- [Work to be completed]: Locate each line with the string "output" in the listing below and copy it.

- [Task input]:
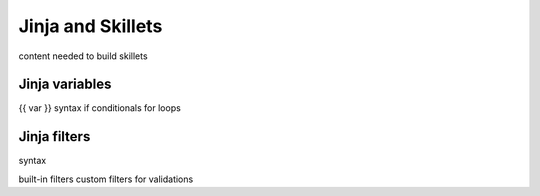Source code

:Jinja and Skillets
==================

content needed to build skillets

Jinja variables
---------------

{{ var }} syntax
if conditionals
for loops

Jinja filters
-------------

| syntax
built-in filters
custom filters for validations
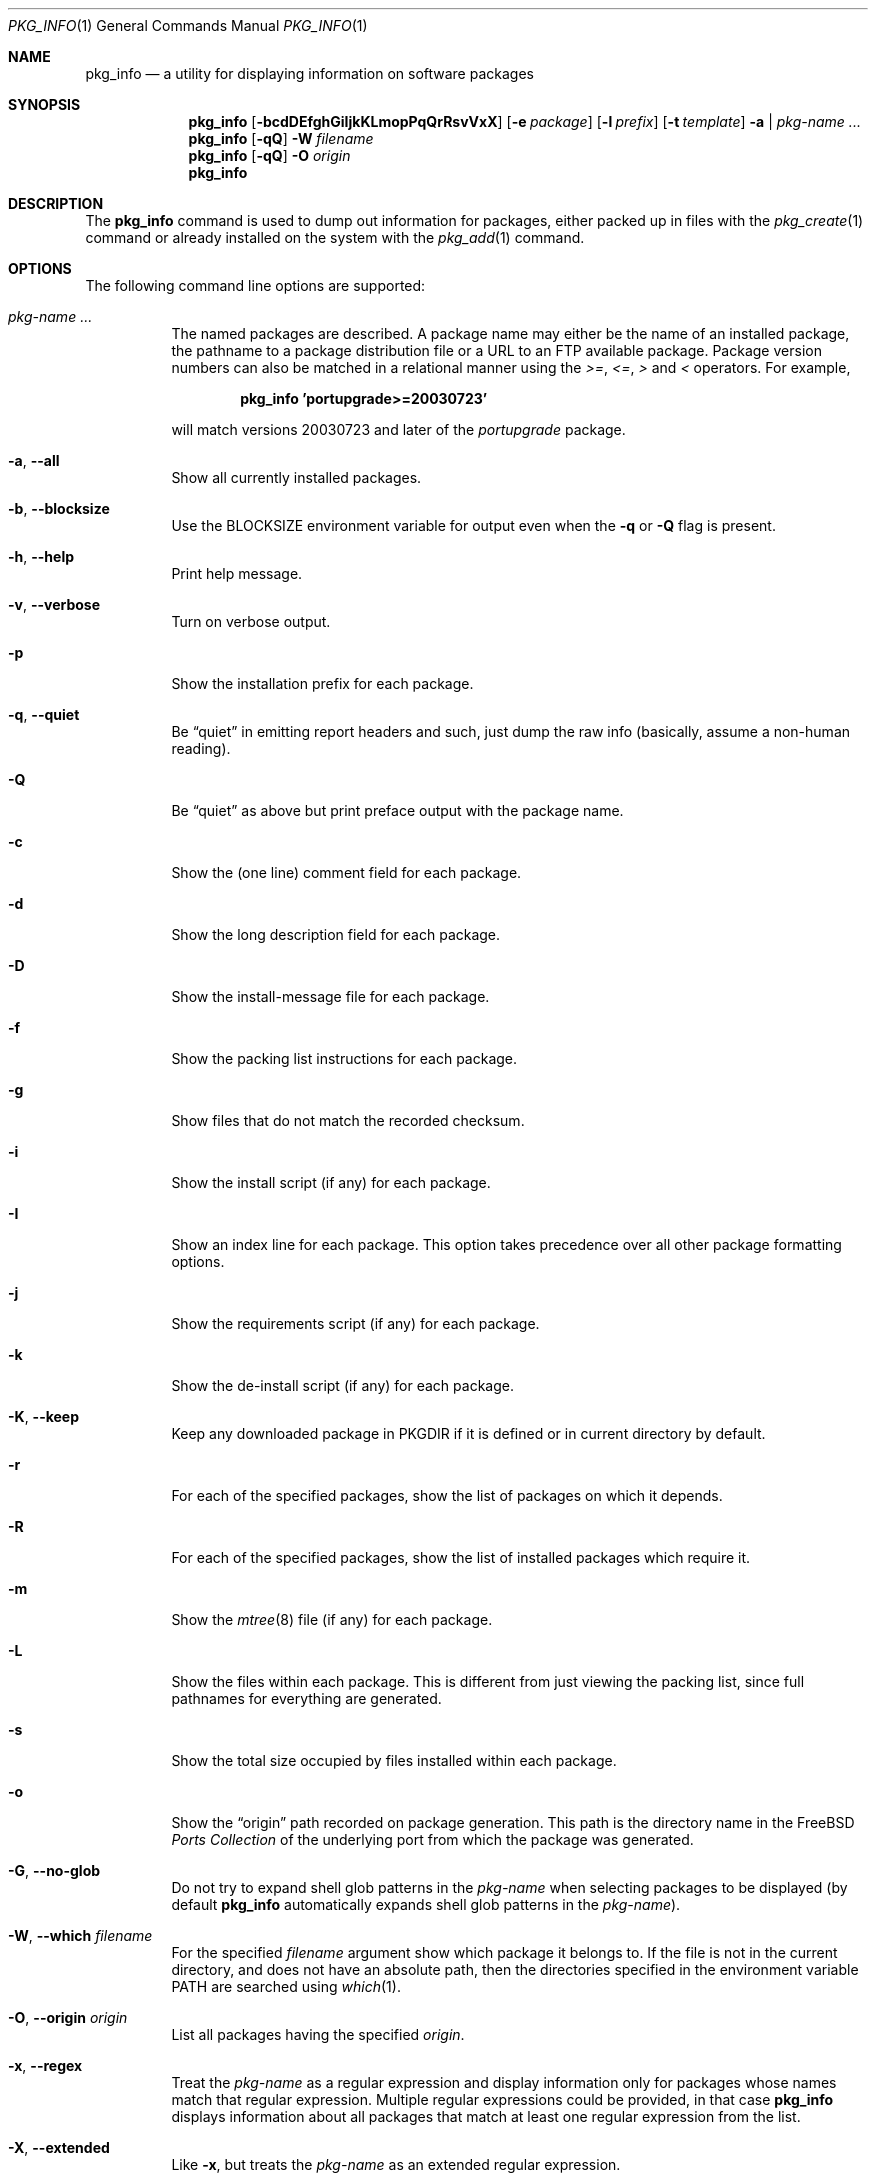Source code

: .\"
.\" FreeBSD install - a package for the installation and maintenance
.\" of non-core utilities.
.\"
.\" Redistribution and use in source and binary forms, with or without
.\" modification, are permitted provided that the following conditions
.\" are met:
.\" 1. Redistributions of source code must retain the above copyright
.\"    notice, this list of conditions and the following disclaimer.
.\" 2. Redistributions in binary form must reproduce the above copyright
.\"    notice, this list of conditions and the following disclaimer in the
.\"    documentation and/or other materials provided with the distribution.
.\"
.\" Jordan K. Hubbard
.\"
.\"
.\"     @(#)pkg_info.1
.\" $FreeBSD$
.\"
.Dd November 9, 2012
.Dt PKG_INFO 1
.Os
.Sh NAME
.Nm pkg_info
.Nd a utility for displaying information on software packages
.Sh SYNOPSIS
.Nm
.Op Fl bcdDEfghGiIjkKLmopPqQrRsvVxX
.Op Fl e Ar package
.Op Fl l Ar prefix
.Op Fl t Ar template
.Fl a | Ar pkg-name ...
.Nm
.Op Fl qQ
.Fl W Ar filename
.Nm
.Op Fl qQ
.Fl O Ar origin
.Nm
.Sh DESCRIPTION
The
.Nm
command is used to dump out information for packages, either packed up in
files with the
.Xr pkg_create 1
command or already installed on the system
with the
.Xr pkg_add 1
command.
.Sh OPTIONS
The following command line options are supported:
.Bl -tag -width indent
.It Ar pkg-name ...
The named packages are described.
A package name may either be the name of
an installed package, the pathname to a package distribution file or a
URL to an FTP available package.
Package version numbers can also be matched in a relational manner using the
.Pa >= , <= , >
and
.Pa <
operators.
For example,
.Pp
.Dl "pkg_info 'portupgrade>=20030723'"
.Pp
will match versions 20030723 and later of the
.Pa portupgrade
package.
.It Fl a , -all
Show all currently installed packages.
.It Fl b , -blocksize
Use the
.Ev BLOCKSIZE
environment variable for output even when the
.Fl q
or
.Fl Q
flag is present.
.It Fl h , -help
Print help message.
.It Fl v , -verbose
Turn on verbose output.
.It Fl p
Show the installation prefix for each package.
.It Fl q , -quiet
Be
.Dq quiet
in emitting report headers and such, just dump the
raw info (basically, assume a non-human reading).
.It Fl Q
Be
.Dq quiet
as above but print preface output with the package name.
.It Fl c
Show the (one line) comment field for each package.
.It Fl d
Show the long description field for each package.
.It Fl D
Show the install-message file for each package.
.It Fl f
Show the packing list instructions for each package.
.It Fl g
Show files that do not match the recorded checksum.
.It Fl i
Show the install script (if any) for each package.
.It Fl I
Show an index line for each package.
This option takes
precedence over all other package formatting options.
.It Fl j
Show the requirements script (if any) for each package.
.It Fl k
Show the de-install script (if any) for each package.
.It Fl K , -keep
Keep any downloaded package in
.Ev PKGDIR
if it is defined or in current directory by default.
.It Fl r
For each of the specified packages,
show the list of packages on which it depends.
.It Fl R
For each of the specified packages,
show the list of installed packages which require it.
.It Fl m
Show the
.Xr mtree 8
file (if any) for each package.
.It Fl L
Show the files within each package.
This is different from just
viewing the packing list, since full pathnames for everything
are generated.
.It Fl s
Show the total size occupied by files installed within each package.
.It Fl o
Show the
.Dq origin
path recorded on package generation.
This path is the directory name in the
.Fx
.Em "Ports Collection"
of the underlying port from which the package was generated.
.It Fl G , -no-glob
Do not try to expand shell glob patterns in the
.Ar pkg-name
when selecting packages to be displayed (by default
.Nm
automatically expands shell glob patterns in the
.Ar pkg-name ) .
.It Fl W , -which Ar filename
For the specified
.Ar filename
argument show which package it belongs to.
If the file is not in the
current directory, and does not have an absolute path, then the
directories specified in the environment variable
.Ev PATH
are searched using
.Xr which 1 .
.It Fl O , -origin Ar origin
List all packages having the specified
.Ar origin .
.It Fl x , -regex
Treat the
.Ar pkg-name
as a regular expression and display information only for packages
whose names match that regular expression.
Multiple regular
expressions could be provided, in that case
.Nm
displays information about all packages that match at least one
regular expression from the list.
.It Fl X , -extended
Like
.Fl x ,
but treats the
.Ar pkg-name
as an extended regular expression.
.It Fl e , -exists Ar package
If the package identified by
.Ar package
is currently installed, return 0, otherwise return 1.
This option
allows you to easily test for the presence of another (perhaps
prerequisite) package from a script.
.It Fl E
Show only matching package names.
This option takes
precedence over all other package formatting options.
If any packages match, return 0, otherwise return 1.
.It Fl l Ar prefix
Prefix each information category header (see
.Fl q )
shown with
.Ar prefix .
This is primarily of use to front-end programs that want to request a
lot of different information fields at once for a package, but do not
necessarily want the output intermingled in such a way that they cannot
organize it.
This lets you add a special token to the start of
each field.
.It Fl t , -template Ar template
Use
.Ar template
as the argument to
.Xr mktemp 3
when creating a
.Dq staging area .
By default, this is the string
.Pa /tmp/instmp.XXXXXX ,
but it may be necessary to override it in the situation where
space in your
.Pa /tmp
directory is limited.
Be sure to leave some number of
.Ql X
characters for
.Xr mktemp 3
to fill in with a unique ID.
.Bd -ragged -offset indent -compact
Note: This should really not be necessary with
.Nm ,
since very little information is extracted from each package
and one would have to have a very small
.Pa /tmp
indeed to overflow it.
.Ed
.It Fl V
Show revision number of the packing list format.
.It Fl P , -version
Show revision number of package tools.
.El
.Sh TECHNICAL DETAILS
Package info is either extracted from package files named on the
command line, or from already installed package information
in
.Pa /var/db/pkg/ Ns Aq Ar pkg-name .
.Sh ENVIRONMENT
.Bl -tag -width ".Ev PKG_TMPDIR"
.It Ev BLOCKSIZE
If the environment variable
.Ev BLOCKSIZE
is set the block counts will be displayed in units of that
size block.
.It Ev PKG_TMPDIR
Points to the directory where
.Nm
creates its temporary files.
If this variable is not set,
.Ev TMPDIR
is used.
If both are unset, the builtin defaults are used.
.It Ev PKG_DBDIR
Specifies an alternative location for the installed package database.
.It Ev PKG_PATH
Specifies an alternative package location, if a given package cannot be
found.
.It Ev PKGDIR
Specifies an alternative location to save downloaded packages to.
.It Ev PKG_OLD_NOWARN
If set
.Nm
will not warn about its use in the presence of pkgng databases.
.El
.Sh FILES
.Bl -tag -width ".Pa /var/db/pkg" -compact
.It Pa /var/tmp
Used if the environment variables
.Ev PKG_TMPDIR
and
.Ev TMPDIR
are not set, or if the directories named have insufficient space.
.It Pa /tmp
The next choice if
.Pa /var/tmp
does not exist or has insufficient space.
.It Pa /usr/tmp
The last choice if
.Pa /tmp
is unsuitable.
.It Pa /var/db/pkg
Default location of the installed package database.
.It Ev PKG_OLD_NOWARN
If set
.Nm
will not warn about its use in the presence of pkgng databases.
.El
.Sh SEE ALSO
.Xr pkg_add 1 ,
.Xr pkg_create 1 ,
.Xr pkg_delete 1 ,
.Xr pkg_version 1 ,
.Xr mktemp 3 ,
.Xr mtree 8
.Sh AUTHORS
.An Jordan Hubbard
.Sh CONTRIBUTORS
.An John Kohl Aq jtk@rational.com ,
.An Oliver Eikemeier Aq eik@FreeBSD.org
.Sh BUGS
Sure to be some.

- [Exercise response]:
environment variable for output even when the
Turn on verbose output.
as above but print preface output with the package name.
necessarily want the output intermingled in such a way that they cannot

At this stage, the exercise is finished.